Part of this success comes from frequent clinic visits, and continual evaluation of potential risks. At every visit, families complete a screening about their home environment and factors that can trigger an asthma attack. They’re asked questions about whether they’ve seen evidence of pests, if they have carpet and access to a vacuum, whether they’ve noticed any leaks that need fixing, and whether they have enough to eat.
Close to 50 percent need some kind of intervention. With funding from Riley Children’s Foundation, clinic staff might provide families with a vacuum, mouse traps or supplies like hypoallergenic bedding. In other instances, they may engage free legal support to push a landlord to make necessary repairs or address problems like mold, or connect them to the Riley Food Pantry or community nutrition resources. The team psychologist, social worker and nursing staff are also instrumental in working together to get kids back to school, and back to their desired activities safely.
Children with high-risk asthma are at heightened risk for mental health conditions, in part because of fears about future asthma attacks. But that’s only one reason. Inflammation related to asthma may also play a role in how the brain behaves. For this reason, patients who are 13 or older also go through a screening for anxiety and depression in High Risk Asthma Clinic, and are either seen by the team psychologist, or referred to community resources. Through research, Dr. Krupp hopes to learn whether controlling asthma symptoms will help reduce anxiety and depression (or vice versa).
A key role within the program is the nurse coordinator – a position funded by donors to Riley Children’s Foundation – who works closely with families to coordinate care and conduct screenings. “Being able to have that continuity from visit to visit is really important for this type of program,” Dr. Krupp shares. “We build relationships over time, through consistency and caring. Our patients learn they can reach out to us for just about anything, and we will work to try and make it better.”
The ultimate goal is for patients to be in a position where their asthma does not need to play a factor in their life decisions, from school extracurriculars to careers. Aquoia has benefited from this first-hand. “With donations and having such a great team, it’s allowed me to get to a better place to do what I want to do,” she says.
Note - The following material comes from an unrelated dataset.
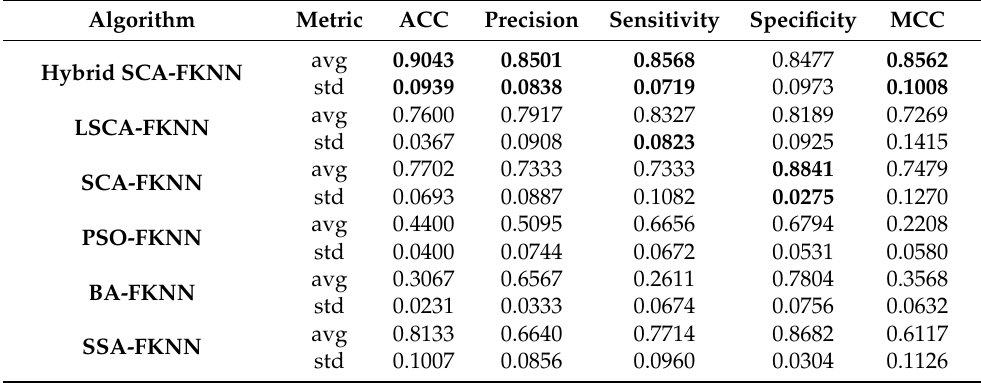
Table 14. Results of the hybrid-FKNN and comparison models on the QCM sensor alcohol dataset. (Bold indicates the best in comparison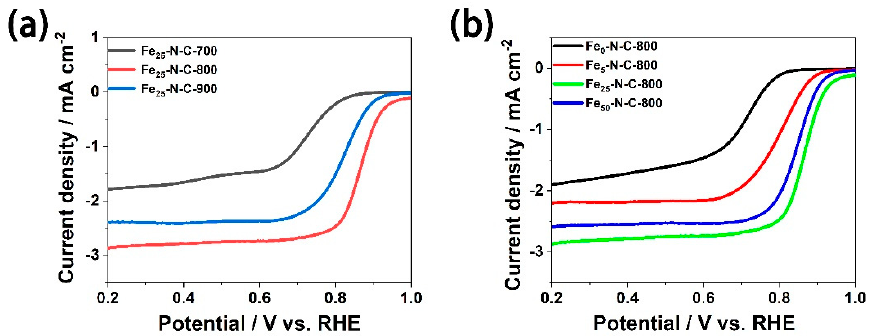
Figure 4. The electrocatalytic behavior in O 2 -saturated 0.1 M KOH (potassium hydroxide solution) at a scan rate of 10 mV s − 1 and a rotation rate of 400 rpm. ( a ) LSVs of Fe 25 -N-C-Y (Y = 700, 800, 900 ◦ C); ( b ) LSVs of Fe X -N-C-800 (X = 0, 5, 25, 50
Now 17, Aquoia recently graduated from Warren Central High School in Indianapolis, where she served as assistant editor for the school newspaper and performed in show choir. Being able to sing and dance on stage is significant progress for the teenager, who once struggled to make it through the night without gasping for air.
“I always want to dive in and do something new and more adventurous,” Aquoia says. Her next adventure: Starting nursing school at IUPUI in the fall, inspired by her own medical team.
“Being a patient at Riley has created a little family,” Aquoia says. Her Riley caregivers have attended her choir concerts and participated in walks to raise awareness about asthma. “These are relationships that will last beyond treatment,” echoes Tiffany. “We’ll have to start calling Dr. Krupp ‘Aunt Doctor Krupp.’” They both laugh, but the sentiment is sincere.